Given the inadequacy of its pleadings, Stevens may not now rely on eleventh-hour supporting affidavits to give life to its legal theory. In view of this case's purely commercial context, the most appropriate course is to construe Stevens' pleadings strictly. Indeed, in Northeast Data Systems, the court of appeals, facing the issue of whether *91 a choice-of-law clause precluded a Chapter 93A claim, warned trial courts to cast a wary eye on contract-based Chapter 93A claims posing as tort claims. It noted:
[One] district court reasoned that any violation of Chapter 93A is a "tort" and therefore no alleged Chapter 93A violation could fall within the scope of a contractual choice-of-law provision that talks about "contracts." This reasoning, however, seems to exalt pleading form over fact related substance. Such reasoning would undermine the parties' choice of law agreement by permitting one of them, through artful pleading, to bring what is little more than a breach of contract claim, under law that both parties have agreed would not apply.
986 F.2d at 610 (citation omitted).
As in Northeast Data Systems, Stevens seeks to gain an unfair advantage here, through the artful use of affidavits to transform its pumpkin of a contract claim into 93A's coach and four. In Stevens' complaint, the breach of warranty and Chapter 93A claims rested on precisely the same factual foundation. Mead is correct that, on the eve of summary judgment, Stevens should not be allowed to dress up what is in essence a breach of contract claim to appear more pleasing to a tort lover's eye.

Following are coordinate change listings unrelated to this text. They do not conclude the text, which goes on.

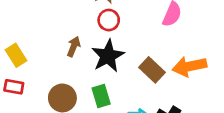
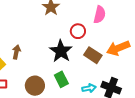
red circle: (109, 20) -> (78, 31), moved
brown arrow: (74, 47) -> (16, 52), moved

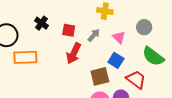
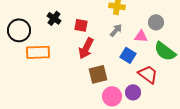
gray arrow: (94, 35) -> (116, 30), moved
pink triangle: (119, 37) -> (141, 36), moved, turned -40
brown square: (100, 76) -> (98, 74), moved

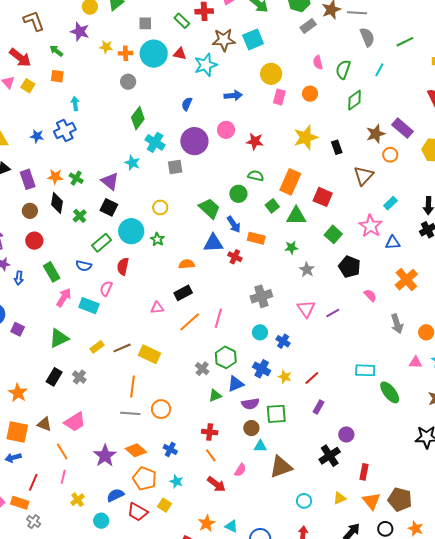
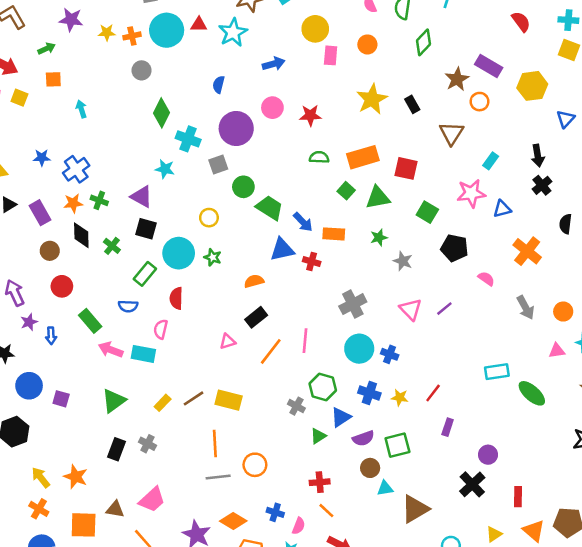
green arrow: (56, 51) -> (46, 49), turned 128
blue cross: (65, 130) -> (76, 169), moved
orange rectangle: (290, 182) -> (363, 157), turned 60
green circle: (238, 194) -> (243, 187), moved
pink star: (371, 226) -> (471, 193), turned -30
pink arrow: (64, 298) -> (111, 350), turned -90
cyan circle: (260, 332) -> (359, 349), size x1.5
pink semicircle: (240, 470) -> (299, 526), moved

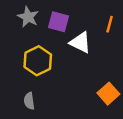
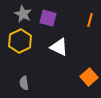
white triangle: (80, 42) -> (59, 47), moved
yellow hexagon: (38, 61) -> (20, 41), moved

Stevens' counterclaims, being firmly rooted in contract law, are subject to all of the contract's provisions. Because the contract is governed by Ohio law, Stevens cannot assert its rights through the Massachusetts consumer protection statute.
Moreover, even if the court were to consider the affidavit of Ed J. Wiessing, Stevens' Vice President and Divisional Manager (Defendant's Ex. D to their Opposition, Docket No. 29), his averments still would be insufficient to make out a Chapter 93A claim. All his statements amount to is a claim that Mead promised to deliver a product conforming to Stevens' needs and failed to do so. The additional speculative assertion that Mead must have known ahead of time that the product would not conform and hid this from Stevens lacks any specific factual support. A speculative inference cannot turn an essentially contract-based claim into a tort. Properly asserted limitation-of-action provisions in contracts would be meaningless if this were permitted.
IV
For the foregoing reasons, the court will adopt the magistrate judge's Report and Recommendation as to Count I of the counterclaim but decline to adopt it as to Count II. Mead's Motion for Summary Judgment is hereby ALLOWED as to both Stevens' breach of warranty and Chapter 93A claims in its counterclaim.
NOTES
[1] No objection has been offered by Stevens to Magistrate Judge Neiman's recommendation that summary judgment be granted on Mead's counterclaim for breach of warranty. Moreover, Stevens filed no reply to Mead's objection to Magistrate Judge Neiman's denial of summary judgment on the counterclaim's Chapter 93A count.